The government's case law is weaker still. It cites cases and legislative history suggesting that Congress in the silencer statute aimed at expansive coverage, e.g., United States v. Thompson/Ctr. Arms. Co., 504 U.S. 505, 515 (1992); but the proposition is too general to be useful. It also points to a plurality opinion in a Supreme Court decision, dismissing a writ of certiorari as improvidently granted, Rogers v. United States, 522 U.S. 252 (1998) (plurality opinion); but Rogers ' language does not remotely help the government, because the Court was concerned with a defendant's knowledge of a device that everyone assumed was purposely made as a firearm silencer.
To read the statute literally, as we do, is conventional with criminal statutes in order to provide fair notice, United States v. Lanier, 520 U.S. 259, 266 (1997), and in this instance tempers problems of overbreadth and vagueness created by the multiple legitimate objects that can be used to silence a firearm. Conversely, the fact that a possessor does have a purpose to use, or to pass on the device to someone to use, as a silencer for a firearm increases the danger of such a use and makes it precisely the threat against which the statute means to guard.

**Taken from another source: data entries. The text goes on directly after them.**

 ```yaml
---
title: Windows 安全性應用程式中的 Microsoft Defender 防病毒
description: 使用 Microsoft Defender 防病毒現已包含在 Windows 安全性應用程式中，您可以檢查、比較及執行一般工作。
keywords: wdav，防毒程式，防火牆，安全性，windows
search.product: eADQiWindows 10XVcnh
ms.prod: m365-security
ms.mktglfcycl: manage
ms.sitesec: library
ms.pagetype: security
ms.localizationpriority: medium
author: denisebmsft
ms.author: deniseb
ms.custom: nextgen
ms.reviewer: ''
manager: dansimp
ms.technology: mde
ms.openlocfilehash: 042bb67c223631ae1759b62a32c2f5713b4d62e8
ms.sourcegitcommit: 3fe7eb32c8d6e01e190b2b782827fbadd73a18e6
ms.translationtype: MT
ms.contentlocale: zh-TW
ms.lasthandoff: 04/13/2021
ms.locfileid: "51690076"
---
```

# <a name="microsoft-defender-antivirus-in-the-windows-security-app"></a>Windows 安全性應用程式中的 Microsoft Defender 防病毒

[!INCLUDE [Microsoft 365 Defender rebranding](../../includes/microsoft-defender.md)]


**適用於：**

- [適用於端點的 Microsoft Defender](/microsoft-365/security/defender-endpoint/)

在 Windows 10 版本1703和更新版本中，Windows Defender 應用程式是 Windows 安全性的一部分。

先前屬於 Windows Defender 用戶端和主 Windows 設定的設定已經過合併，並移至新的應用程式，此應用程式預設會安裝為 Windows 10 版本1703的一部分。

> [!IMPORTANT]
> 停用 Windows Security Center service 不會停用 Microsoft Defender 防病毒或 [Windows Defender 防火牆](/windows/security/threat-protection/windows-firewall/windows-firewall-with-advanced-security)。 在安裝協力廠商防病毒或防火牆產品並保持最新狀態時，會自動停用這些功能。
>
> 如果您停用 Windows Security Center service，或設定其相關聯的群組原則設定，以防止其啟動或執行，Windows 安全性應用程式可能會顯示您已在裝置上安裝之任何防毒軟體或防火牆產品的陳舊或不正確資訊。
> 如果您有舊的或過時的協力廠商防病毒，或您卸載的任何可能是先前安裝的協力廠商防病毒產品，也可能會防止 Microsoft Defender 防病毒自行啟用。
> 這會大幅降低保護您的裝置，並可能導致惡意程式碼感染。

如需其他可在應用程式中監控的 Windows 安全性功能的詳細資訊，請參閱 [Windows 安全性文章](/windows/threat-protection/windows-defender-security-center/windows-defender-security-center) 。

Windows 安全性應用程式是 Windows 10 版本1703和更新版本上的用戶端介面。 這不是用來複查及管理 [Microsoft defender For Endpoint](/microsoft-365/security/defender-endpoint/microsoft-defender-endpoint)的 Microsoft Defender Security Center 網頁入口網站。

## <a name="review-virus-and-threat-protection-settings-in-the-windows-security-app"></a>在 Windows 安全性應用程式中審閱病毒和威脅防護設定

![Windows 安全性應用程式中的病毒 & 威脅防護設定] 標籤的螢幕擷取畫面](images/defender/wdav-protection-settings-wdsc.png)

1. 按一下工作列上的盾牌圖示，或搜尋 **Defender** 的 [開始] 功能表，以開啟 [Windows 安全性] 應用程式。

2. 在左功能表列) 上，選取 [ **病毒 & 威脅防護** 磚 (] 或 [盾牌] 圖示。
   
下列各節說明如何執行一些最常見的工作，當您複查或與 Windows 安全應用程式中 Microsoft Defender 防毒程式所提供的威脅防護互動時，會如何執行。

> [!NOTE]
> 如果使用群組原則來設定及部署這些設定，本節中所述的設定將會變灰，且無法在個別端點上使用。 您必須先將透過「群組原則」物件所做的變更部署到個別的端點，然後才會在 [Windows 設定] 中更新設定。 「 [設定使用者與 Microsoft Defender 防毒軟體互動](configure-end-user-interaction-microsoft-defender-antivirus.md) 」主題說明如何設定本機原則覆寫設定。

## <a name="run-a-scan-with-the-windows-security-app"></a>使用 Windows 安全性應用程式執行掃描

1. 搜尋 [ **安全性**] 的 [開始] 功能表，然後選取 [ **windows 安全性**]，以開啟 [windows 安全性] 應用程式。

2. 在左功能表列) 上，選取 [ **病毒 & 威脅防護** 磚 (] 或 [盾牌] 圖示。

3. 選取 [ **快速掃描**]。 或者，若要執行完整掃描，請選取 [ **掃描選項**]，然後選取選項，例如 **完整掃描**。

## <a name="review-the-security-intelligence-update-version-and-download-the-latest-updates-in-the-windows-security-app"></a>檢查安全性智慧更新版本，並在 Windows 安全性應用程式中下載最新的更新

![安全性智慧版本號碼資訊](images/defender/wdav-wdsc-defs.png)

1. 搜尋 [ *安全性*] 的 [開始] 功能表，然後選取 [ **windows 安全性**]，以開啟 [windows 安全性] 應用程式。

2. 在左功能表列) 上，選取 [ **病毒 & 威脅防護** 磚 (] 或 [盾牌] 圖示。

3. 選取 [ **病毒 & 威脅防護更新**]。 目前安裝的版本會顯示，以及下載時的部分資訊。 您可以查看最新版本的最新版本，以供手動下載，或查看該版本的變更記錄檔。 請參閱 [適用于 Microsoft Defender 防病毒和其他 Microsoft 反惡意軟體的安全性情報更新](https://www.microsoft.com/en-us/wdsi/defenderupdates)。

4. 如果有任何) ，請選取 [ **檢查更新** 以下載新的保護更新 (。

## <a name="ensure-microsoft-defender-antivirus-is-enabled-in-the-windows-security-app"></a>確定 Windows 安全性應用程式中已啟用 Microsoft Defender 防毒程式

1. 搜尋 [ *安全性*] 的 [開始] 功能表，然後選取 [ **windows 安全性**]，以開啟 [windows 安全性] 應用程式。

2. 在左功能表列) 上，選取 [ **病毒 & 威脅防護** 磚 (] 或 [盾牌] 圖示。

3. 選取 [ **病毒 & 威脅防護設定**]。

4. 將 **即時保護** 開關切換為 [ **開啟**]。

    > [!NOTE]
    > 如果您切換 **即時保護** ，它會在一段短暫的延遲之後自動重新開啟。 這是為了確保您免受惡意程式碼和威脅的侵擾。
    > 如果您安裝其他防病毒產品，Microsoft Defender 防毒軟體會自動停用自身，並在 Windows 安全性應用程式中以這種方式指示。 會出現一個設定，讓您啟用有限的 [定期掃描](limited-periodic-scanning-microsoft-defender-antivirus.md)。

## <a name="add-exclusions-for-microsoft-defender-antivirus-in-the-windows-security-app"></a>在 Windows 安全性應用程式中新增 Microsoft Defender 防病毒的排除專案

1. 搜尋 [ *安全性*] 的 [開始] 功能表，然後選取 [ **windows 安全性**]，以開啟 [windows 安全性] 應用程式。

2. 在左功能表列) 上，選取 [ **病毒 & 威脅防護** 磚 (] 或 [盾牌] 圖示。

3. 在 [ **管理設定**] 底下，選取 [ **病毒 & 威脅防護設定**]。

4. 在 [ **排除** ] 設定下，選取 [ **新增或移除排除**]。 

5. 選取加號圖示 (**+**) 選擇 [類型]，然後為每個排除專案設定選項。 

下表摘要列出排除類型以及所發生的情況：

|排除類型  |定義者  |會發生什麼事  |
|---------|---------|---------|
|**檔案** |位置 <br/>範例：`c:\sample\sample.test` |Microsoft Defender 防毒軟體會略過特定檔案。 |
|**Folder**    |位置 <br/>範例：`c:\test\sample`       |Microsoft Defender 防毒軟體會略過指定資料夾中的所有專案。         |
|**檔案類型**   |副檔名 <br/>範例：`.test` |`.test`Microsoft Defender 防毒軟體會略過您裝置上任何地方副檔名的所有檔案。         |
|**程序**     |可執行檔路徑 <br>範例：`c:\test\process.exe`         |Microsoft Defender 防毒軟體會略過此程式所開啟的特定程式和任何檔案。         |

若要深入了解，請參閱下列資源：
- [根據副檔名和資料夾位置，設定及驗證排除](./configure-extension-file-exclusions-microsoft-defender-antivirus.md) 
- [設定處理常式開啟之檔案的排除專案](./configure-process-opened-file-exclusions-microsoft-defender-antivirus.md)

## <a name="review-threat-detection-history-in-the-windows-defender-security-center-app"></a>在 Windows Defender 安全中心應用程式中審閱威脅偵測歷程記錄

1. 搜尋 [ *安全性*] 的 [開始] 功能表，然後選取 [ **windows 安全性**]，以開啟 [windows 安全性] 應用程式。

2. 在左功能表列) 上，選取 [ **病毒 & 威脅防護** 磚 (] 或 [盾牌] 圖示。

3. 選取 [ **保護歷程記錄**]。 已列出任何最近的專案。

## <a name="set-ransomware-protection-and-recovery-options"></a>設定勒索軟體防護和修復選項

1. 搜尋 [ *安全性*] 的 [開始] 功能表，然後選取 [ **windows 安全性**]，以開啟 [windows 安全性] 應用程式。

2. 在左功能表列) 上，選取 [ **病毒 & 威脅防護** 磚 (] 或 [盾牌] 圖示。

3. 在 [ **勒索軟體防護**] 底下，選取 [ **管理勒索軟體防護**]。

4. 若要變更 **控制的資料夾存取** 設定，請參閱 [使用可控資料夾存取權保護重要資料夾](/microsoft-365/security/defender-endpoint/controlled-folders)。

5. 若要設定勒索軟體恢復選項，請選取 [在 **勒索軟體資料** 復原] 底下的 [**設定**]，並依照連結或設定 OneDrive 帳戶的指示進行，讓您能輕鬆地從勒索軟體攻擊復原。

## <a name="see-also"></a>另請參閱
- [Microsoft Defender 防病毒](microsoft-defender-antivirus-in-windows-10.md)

Of course, this literal construction poses no barrier to prosecuting anyone who knowingly possesses a commercial silencer. In such a case, it would be suitable to charge that the jury need only find that the defendant knowingly possessed a device designed to be used as silencer for firearm. The defendant's purpose becomes a pivotal issue only for a device not so designed, but that is the case before us; or at least the government's evidence and arguments leave it in that posture.4
As a practical matter, this leaves a loophole for other devices not so designed which we do not mean to minimize. Congress might well think that there are devices like airgun silencers that can be so readily adapted to use with conventional firearms that their possession by felons ought to be prohibited without regard to purpose. A conventional solution is to provide that the Attorney General can make regulations defining objectively the devices that pose enough of a danger to warrant banning. Cf. 18 U.S.C. §§ 841(d), 921(a)(4)(B), (17)(C).

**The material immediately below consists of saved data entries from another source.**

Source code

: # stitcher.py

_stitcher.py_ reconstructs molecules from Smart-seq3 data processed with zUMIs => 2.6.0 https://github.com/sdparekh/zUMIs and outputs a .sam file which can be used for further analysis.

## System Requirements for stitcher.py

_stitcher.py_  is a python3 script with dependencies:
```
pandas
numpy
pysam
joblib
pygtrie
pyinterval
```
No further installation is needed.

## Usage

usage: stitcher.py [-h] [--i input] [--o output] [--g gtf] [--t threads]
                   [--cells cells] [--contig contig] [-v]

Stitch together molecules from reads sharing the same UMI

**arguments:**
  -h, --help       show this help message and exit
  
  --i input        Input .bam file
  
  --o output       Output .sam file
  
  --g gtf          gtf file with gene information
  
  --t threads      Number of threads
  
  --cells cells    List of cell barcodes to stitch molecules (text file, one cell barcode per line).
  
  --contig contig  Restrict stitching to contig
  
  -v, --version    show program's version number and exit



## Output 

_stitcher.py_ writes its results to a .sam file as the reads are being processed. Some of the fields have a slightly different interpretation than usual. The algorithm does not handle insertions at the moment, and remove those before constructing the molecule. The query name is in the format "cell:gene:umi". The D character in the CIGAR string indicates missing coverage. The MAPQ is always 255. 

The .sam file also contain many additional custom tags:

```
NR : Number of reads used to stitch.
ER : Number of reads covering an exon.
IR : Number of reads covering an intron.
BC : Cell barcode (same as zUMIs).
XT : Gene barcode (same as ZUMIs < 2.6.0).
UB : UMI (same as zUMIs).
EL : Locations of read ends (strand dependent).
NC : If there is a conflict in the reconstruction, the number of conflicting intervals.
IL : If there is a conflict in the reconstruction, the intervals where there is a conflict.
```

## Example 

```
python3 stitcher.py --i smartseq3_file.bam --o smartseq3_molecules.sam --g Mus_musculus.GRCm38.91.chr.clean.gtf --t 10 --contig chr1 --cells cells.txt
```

The misinstruction in this case would justify a new trial, rather than acquittal, if the government had offered evidence that could allow the jury to find beyond a reasonable doubt that Crooker had a purpose to have the device function as firearm silencer. But it had an incentive to develop such evidence-it would have been relevant evidence both of Crooker's knowledge and the device's capabilities (and the judge so instructed the jury)-and even on appeal the government does not claim that it could show illicit purpose. Thus, Crooker is entitled to an acquittal. United States v. Godin, 534 F.3d 51, 61 (1st Cir.2008); see Burks v. United States, 437 U.S. 1 (1977).
Needless to say, Crooker is in the process of doing neither himself nor society any good. His attitude toward shipping chemicals shows an indifference to law, and (quite apart from silencers) even more disturbing is his professed interest as a convicted felon in airguns that could be as powerful as firearms. He deliberately skated close to the edge of the law and took his chances with a prosecution that the government was entitled to attempt. But, given the statute's wording, the answer is not to stretch the present statute beyond its language but to amend it-if the government is so minded-to deal more effectively with home-made or adaptable devices.
The conviction is reversed and the case remanded for the entry of a judgment of acquittal.